Source : Regards du Monde

« La loi portant code électoral fixe toutes les conditions à remplir pour être élu aux postes politiques que sont : le Président de la République, les  Sénateurs, les Maires et les Députés. Par ailleurs, les partis politiques ont leur mode opératoire pour investir leur candidat. En ce qui concerne le RDPC, étant le parti au pouvoir donc initiateur de cette loi, compte tenu de ma position de responsable politique de ce parti à la base, je n’ai pas grand-chose à dire sur ce code.

Il nous revient de cerner les dispositions d’encadrement afin de nous prêter conséquemment au jeu électif. Les enjeux à notre niveau se situent dans la capacité à se faire investir au sein de son propre parti dont les stratégies de sélection des candidatures sont tenues par sa branche administrative et sa hiérarchie nationale, bien que les propositions viennent de la base.

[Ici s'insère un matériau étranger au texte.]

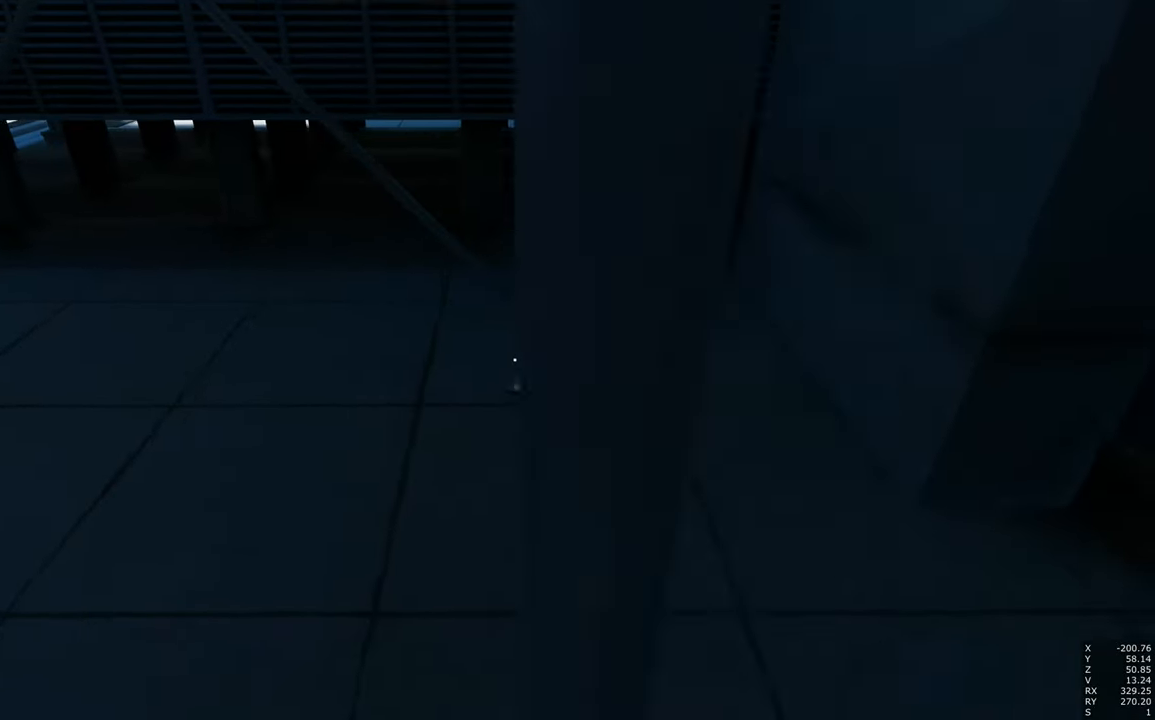
{"keys": ["a"], "mouse": [], "events": [[67, "w", "down"], [167, "d", "up"], [300, "a", "down"], [350, "w", "up"]]}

Le respect de la discipline du parti étant en vigueur, on ne peut qu’espérer une plus grande reconnaissance de services rendus et de capacité à mobiliser efficacement l’électorat pour son parti et de satisfaire au mieux les attentes des populations en matière d’encadrement social stratégique. Au demeurant, ce code électoral devrait certainement être perfectible autant que tout texte dynamique, mais en l’état actuel des dispositions qu’il contient, il revient à ceux qui se sentent mal à l’aise dans sa textuelle de mener les démarches nécessaires pour faire bouger les lignes. Ceux qui voient en la réticence à changer le code électoral une quelconque frayeur au niveau du parti vainqueur sont libres de le penser, mais pour les politiciens bien implantés sur le terrain, il n’y aurait aucune raison d’être frileux.

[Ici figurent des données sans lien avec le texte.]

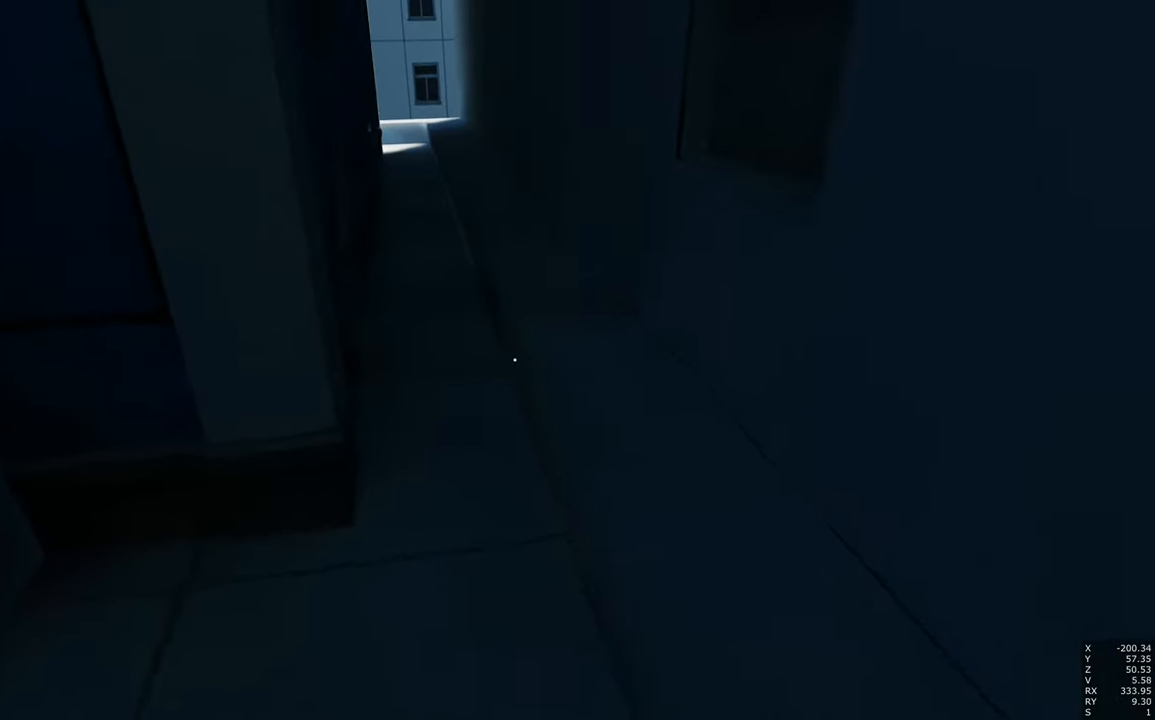
{"keys": [], "mouse": [], "events": [[17, "w", "down"], [400, "w", "up"]]}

Certainement que par rapport à la crise dans le NOSO, il y aurait un danger à organiser les élections dans cette partie du pays compte tenu de l’insécurité ambiante. De toutes les façons, au regard de la forme asymétrique du conflit, où on voit se développer une sorte de terrorisme interne avec des enlèvements suivis de demandes de rançons qui s’accentuent et donnent l’impression de créer une sorte d’économie de guerre qui ne risque pas de s’estomper du jour au lendemain, le retour à la sérénité n’est pas pour demain, à moins d’une action forte dont on ne saurait prédire la suite.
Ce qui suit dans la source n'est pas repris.